# TEXT FOR ANALYSIS:

▼▼▼

And yes, my wife and I always go to bed together when she is not working nights.


----------



## Livvie (Jan 20, 2014)

I think if you spend a lot of time together, you have a great sex life, you should be able to stay up later than her on occasion without being in "trouble" about it.


----------



## hubbyintrubby (Jul 5, 2019)

If staying up late and gaming and not going to bed at the same time is happening every once in a while, it shouldn't be that big of a deal. If it's happening on a nightly basis, that might be a whole 'nother beast. My personal opinion is that going to bed together at night and falling asleep together is a huge piece of the puzzle of intimacy between a husband and wife.


----------



## Rocky Mountain Yeti (Apr 23, 2017)

We've always had a bedtime mismatch. This was evident even when we were dating. I was a night owl. She was an early riser. After about 9pm, she's has to bow out, while I'm just reaching peak alertness! We learned to manage this. It's really not that tough. When you think about it, everyone needs some alone time. I would get mine in the late eve and she would get hers in the early a.m. Win-win. 

Of course, some adaptation is necessary. If we're going out late, she would try to sneak in a midday nap and/or have some evening coffee (a little caffeine goes a long way with her). For my part, I learned to be at peace once a while going to bed early (for me), most often spooning her to sleep which also deepens my peace. She's cool with me not doing it most of the time and appreciates it when I do. I try to be in touch with those times when she's especially in need of quiet companionship and, as long as I'm there during those times, she's happy to cut me loose the rest of the time.

▲▲▲

# EXTRACTED INFORMATION:

▼▼▼

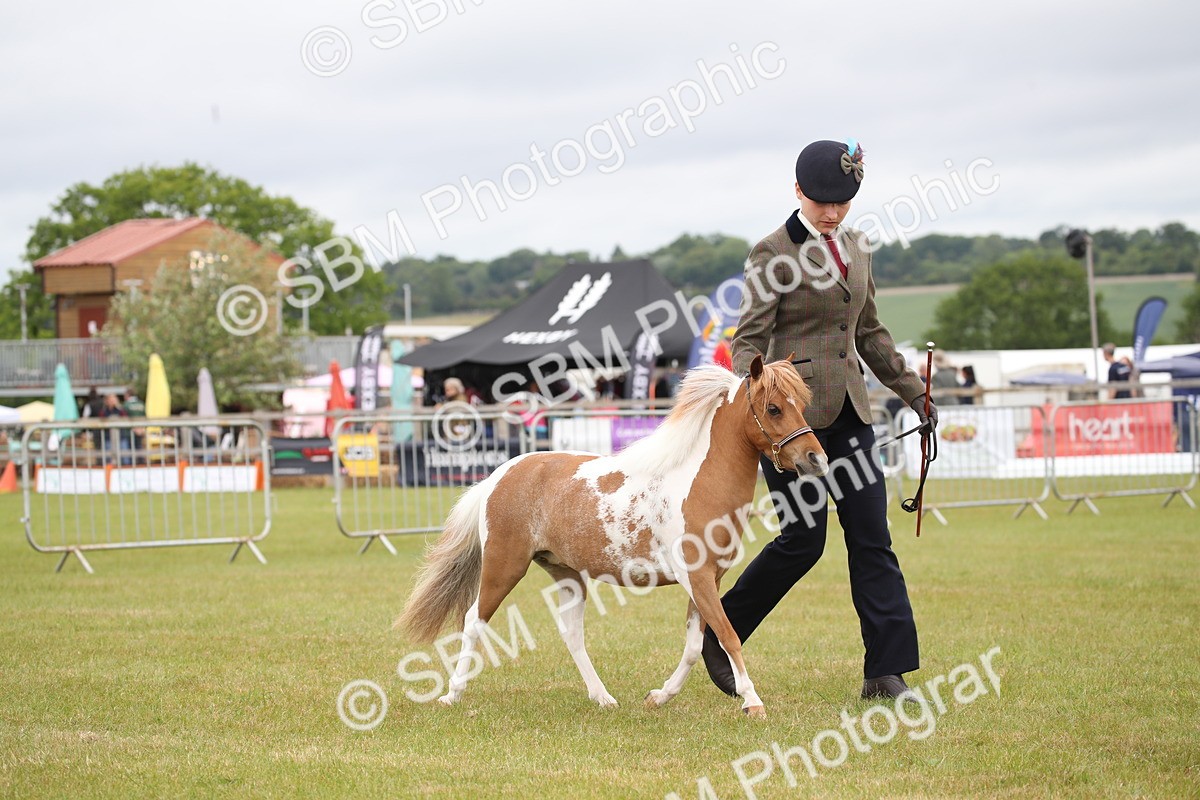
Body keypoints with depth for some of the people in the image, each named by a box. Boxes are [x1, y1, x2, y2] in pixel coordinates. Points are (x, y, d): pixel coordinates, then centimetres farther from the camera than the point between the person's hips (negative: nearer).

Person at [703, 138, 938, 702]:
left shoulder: (856, 249, 14)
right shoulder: (773, 253, -6)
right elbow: (750, 337, -10)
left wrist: (912, 391, 22)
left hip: (848, 410, 6)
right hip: (792, 408, -6)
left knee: (872, 538, 0)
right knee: (802, 540, -5)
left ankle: (886, 672, 1)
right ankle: (718, 632, 15)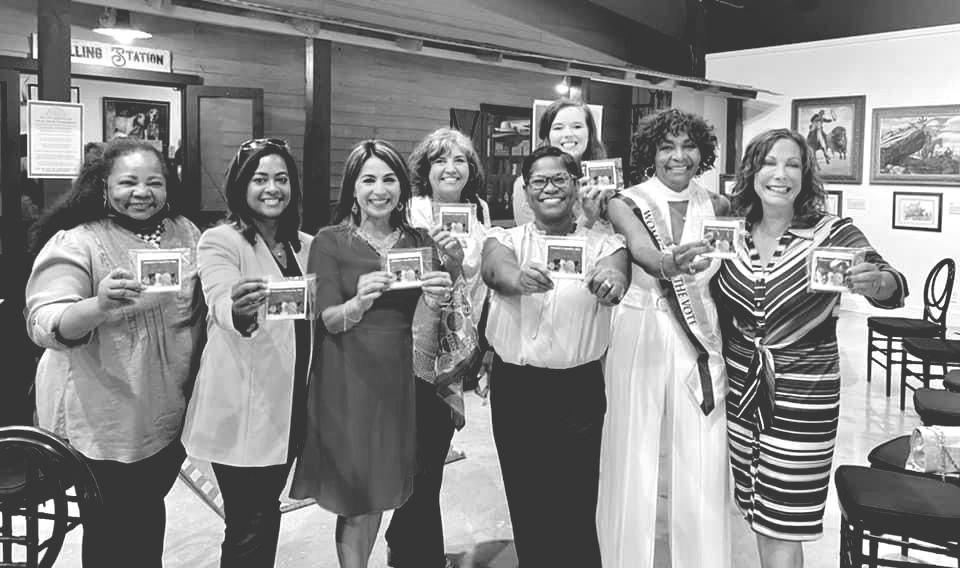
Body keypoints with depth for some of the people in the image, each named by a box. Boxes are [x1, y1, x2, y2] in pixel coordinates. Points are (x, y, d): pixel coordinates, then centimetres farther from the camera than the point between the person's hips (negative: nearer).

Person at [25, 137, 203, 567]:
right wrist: (98, 306, -40)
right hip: (104, 419, -5)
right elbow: (44, 325, -21)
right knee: (112, 531, 10)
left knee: (150, 514, 23)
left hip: (171, 414, 5)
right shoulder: (75, 243, -12)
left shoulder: (185, 233, 3)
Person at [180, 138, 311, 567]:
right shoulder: (219, 241, -10)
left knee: (267, 512, 20)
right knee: (248, 526, 2)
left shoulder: (305, 245, 9)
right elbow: (222, 306, -29)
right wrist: (240, 311, -49)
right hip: (241, 410, -6)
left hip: (289, 404, 6)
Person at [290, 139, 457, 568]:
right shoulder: (330, 242, -4)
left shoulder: (419, 242, 5)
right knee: (355, 500, 2)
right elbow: (329, 320, -10)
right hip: (348, 378, -3)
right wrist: (359, 302, -31)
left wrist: (436, 301, -20)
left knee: (381, 492, 15)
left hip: (400, 377, 4)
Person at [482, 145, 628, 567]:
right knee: (524, 505, 13)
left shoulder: (603, 245, 3)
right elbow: (495, 268, -17)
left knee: (576, 510, 2)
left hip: (578, 390, -1)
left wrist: (610, 281, -43)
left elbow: (616, 277, -18)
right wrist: (518, 277, -41)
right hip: (513, 388, 2)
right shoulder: (506, 240, 5)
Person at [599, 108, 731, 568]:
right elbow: (642, 251, -22)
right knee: (633, 457, 4)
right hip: (640, 335, -2)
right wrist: (672, 263, -42)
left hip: (701, 339, 2)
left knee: (701, 465, 5)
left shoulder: (717, 206, 7)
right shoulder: (627, 203, -3)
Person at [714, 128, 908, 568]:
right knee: (758, 516, 16)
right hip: (742, 392, 4)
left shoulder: (832, 233, -9)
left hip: (802, 399, -3)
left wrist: (874, 282, -41)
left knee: (783, 526, 3)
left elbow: (893, 288, -18)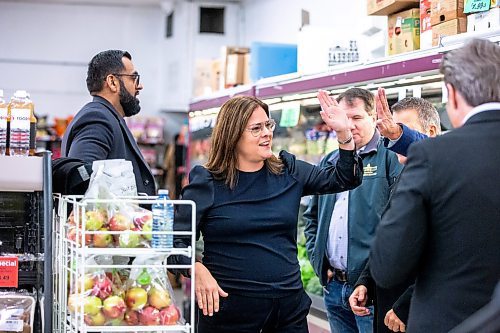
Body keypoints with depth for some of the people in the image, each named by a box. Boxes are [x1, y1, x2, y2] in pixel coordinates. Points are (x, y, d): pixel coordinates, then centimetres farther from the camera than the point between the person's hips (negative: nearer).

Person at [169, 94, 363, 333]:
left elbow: (344, 179, 8)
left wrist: (344, 133, -7)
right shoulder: (207, 183, -4)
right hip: (228, 306, -3)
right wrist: (197, 269, -23)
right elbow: (177, 240, -4)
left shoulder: (289, 172, 7)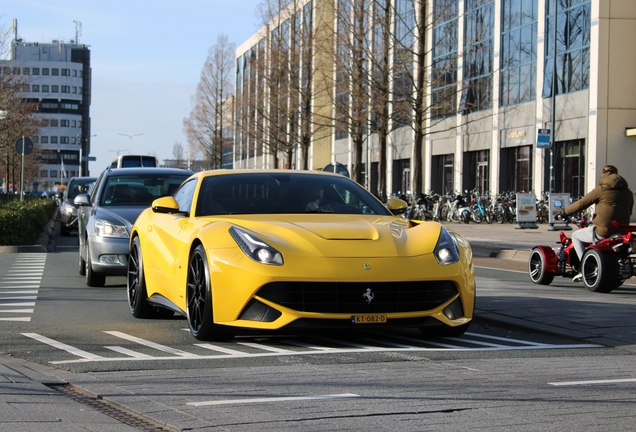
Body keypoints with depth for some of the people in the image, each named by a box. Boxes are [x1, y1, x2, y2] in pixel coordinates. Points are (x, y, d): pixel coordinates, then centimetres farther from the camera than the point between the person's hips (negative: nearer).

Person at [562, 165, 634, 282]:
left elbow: (581, 204, -3)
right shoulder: (628, 192, 10)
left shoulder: (601, 190, -6)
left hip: (603, 231, -6)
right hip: (622, 232, 6)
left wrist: (564, 212, 9)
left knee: (576, 236, 16)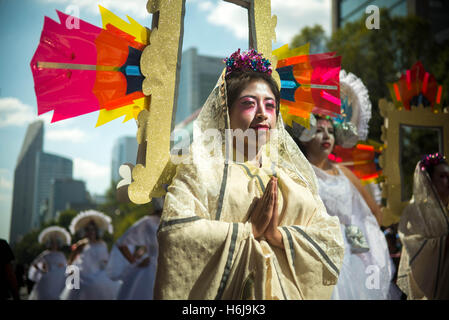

▲▲▲

# COMPLETE THE FOLLOWING:
A. Can you retype the passage of the thread on bedtimes that begins at the words "We've always had" and stops after "early a.m. Win-win."?
B. In the thread on bedtimes, after roughly what hour does Rocky Mountain Yeti's wife have to bow out?
C. Do these statements agree with the thread on bedtimes? Answer yes or no for each, quoting the words that decide it.
(i) Livvie's post is dated January 2014.
(ii) hubbyintrubby considers staying up late every night to be no big deal.
(iii) Rocky Mountain Yeti says the bedtime mismatch first showed up after marriage.
The material above comes from a separate source with no connection to the thread on bedtimes.

# SOLUTIONS FOR EACH TASK:
A.
We've always had a bedtime mismatch. This was evident even when we were dating. I was a night owl. She was an early riser. After about 9pm, she's has to bow out, while I'm just reaching peak alertness! We learned to manage this. It's really not that tough. When you think about it, everyone needs some alone time. I would get mine in the late eve and she would get hers in the early a.m. Win-win.

B. After about 9pm.

C.
(i) Yes: "Livvie (Jan 20, 2014)"
(ii) No: "If it's happening on a nightly basis, that might be a whole 'nother beast."
(iii) No: "This was evident even when we were dating."